Activity: Reproduce each of the records below line for line, keeping every character, space and symbol unchanged.

══════════════════════════════

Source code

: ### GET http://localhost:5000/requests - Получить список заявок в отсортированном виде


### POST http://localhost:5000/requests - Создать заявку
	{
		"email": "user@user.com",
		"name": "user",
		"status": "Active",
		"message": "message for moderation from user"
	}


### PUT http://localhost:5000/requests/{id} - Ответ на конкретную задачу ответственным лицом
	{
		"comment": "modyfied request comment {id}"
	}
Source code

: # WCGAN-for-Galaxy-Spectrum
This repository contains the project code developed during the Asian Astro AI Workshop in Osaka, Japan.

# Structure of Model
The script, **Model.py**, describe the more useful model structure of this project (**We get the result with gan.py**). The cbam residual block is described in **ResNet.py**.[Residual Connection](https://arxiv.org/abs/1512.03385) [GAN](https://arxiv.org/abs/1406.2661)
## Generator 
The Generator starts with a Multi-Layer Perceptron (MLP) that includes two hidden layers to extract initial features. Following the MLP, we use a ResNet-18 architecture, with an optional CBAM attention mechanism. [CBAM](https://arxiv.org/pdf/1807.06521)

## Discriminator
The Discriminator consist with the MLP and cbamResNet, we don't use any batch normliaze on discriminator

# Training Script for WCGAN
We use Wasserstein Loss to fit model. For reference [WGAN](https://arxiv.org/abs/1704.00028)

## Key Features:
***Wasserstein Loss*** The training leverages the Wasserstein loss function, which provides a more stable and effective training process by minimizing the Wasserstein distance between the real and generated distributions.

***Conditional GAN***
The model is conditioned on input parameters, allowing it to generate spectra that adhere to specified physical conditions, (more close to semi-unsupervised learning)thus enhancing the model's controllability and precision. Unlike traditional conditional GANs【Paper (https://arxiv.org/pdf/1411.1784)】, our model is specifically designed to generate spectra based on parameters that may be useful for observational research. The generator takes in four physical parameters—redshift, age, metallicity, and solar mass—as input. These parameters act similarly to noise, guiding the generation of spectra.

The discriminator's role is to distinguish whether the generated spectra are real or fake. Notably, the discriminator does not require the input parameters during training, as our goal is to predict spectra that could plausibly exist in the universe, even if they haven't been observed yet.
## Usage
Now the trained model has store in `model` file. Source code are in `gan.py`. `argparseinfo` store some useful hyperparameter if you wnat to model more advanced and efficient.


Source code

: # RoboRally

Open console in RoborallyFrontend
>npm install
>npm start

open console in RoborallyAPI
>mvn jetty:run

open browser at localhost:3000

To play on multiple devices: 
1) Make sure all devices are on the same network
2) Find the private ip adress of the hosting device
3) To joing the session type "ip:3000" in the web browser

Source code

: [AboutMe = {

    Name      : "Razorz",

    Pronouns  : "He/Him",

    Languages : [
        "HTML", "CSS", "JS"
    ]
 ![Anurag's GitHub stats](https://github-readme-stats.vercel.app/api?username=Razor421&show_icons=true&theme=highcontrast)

══════════════════════════════

Answer area:
Source code

: ### GET http://localhost:5000/requests - Получить список заявок в отсортированном виде


### POST http://localhost:5000/requests - Создать заявку
	{
		"email": "user@user.com",
		"name": "user",
		"status": "Active",
		"message": "message for moderation from user"
	}


### PUT http://localhost:5000/requests/{id} - Ответ на конкретную задачу ответственным лицом
	{
		"comment": "modyfied request comment {id}"
	}
Source code

: # WCGAN-for-Galaxy-Spectrum
This repository contains the project code developed during the Asian Astro AI Workshop in Osaka, Japan.

# Structure of Model
The script, **Model.py**, describe the more useful model structure of this project (**We get the result with gan.py**). The cbam residual block is described in **ResNet.py**.[Residual Connection](https://arxiv.org/abs/1512.03385) [GAN](https://arxiv.org/abs/1406.2661)
## Generator 
The Generator starts with a Multi-Layer Perceptron (MLP) that includes two hidden layers to extract initial features. Following the MLP, we use a ResNet-18 architecture, with an optional CBAM attention mechanism. [CBAM](https://arxiv.org/pdf/1807.06521)

## Discriminator
The Discriminator consist with the MLP and cbamResNet, we don't use any batch normliaze on discriminator

# Training Script for WCGAN
We use Wasserstein Loss to fit model. For reference [WGAN](https://arxiv.org/abs/1704.00028)

## Key Features:
***Wasserstein Loss*** The training leverages the Wasserstein loss function, which provides a more stable and effective training process by minimizing the Wasserstein distance between the real and generated distributions.

***Conditional GAN***
The model is conditioned on input parameters, allowing it to generate spectra that adhere to specified physical conditions, (more close to semi-unsupervised learning)thus enhancing the model's controllability and precision. Unlike traditional conditional GANs【Paper (https://arxiv.org/pdf/1411.1784)】, our model is specifically designed to generate spectra based on parameters that may be useful for observational research. The generator takes in four physical parameters—redshift, age, metallicity, and solar mass—as input. These parameters act similarly to noise, guiding the generation of spectra.

The discriminator's role is to distinguish whether the generated spectra are real or fake. Notably, the discriminator does not require the input parameters during training, as our goal is to predict spectra that could plausibly exist in the universe, even if they haven't been observed yet.
## Usage
Now the trained model has store in `model` file. Source code are in `gan.py`. `argparseinfo` store some useful hyperparameter if you wnat to model more advanced and efficient.


Source code

: # RoboRally

Open console in RoborallyFrontend
>npm install
>npm start

open console in RoborallyAPI
>mvn jetty:run

open browser at localhost:3000

To play on multiple devices: 
1) Make sure all devices are on the same network
2) Find the private ip adress of the hosting device
3) To joing the session type "ip:3000" in the web browser

Source code

: [AboutMe = {

    Name      : "Razorz",

    Pronouns  : "He/Him",

    Languages : [
        "HTML", "CSS", "JS"
    ]
 ![Anurag's GitHub stats](https://github-readme-stats.vercel.app/api?username=Razor421&show_icons=true&theme=highcontrast)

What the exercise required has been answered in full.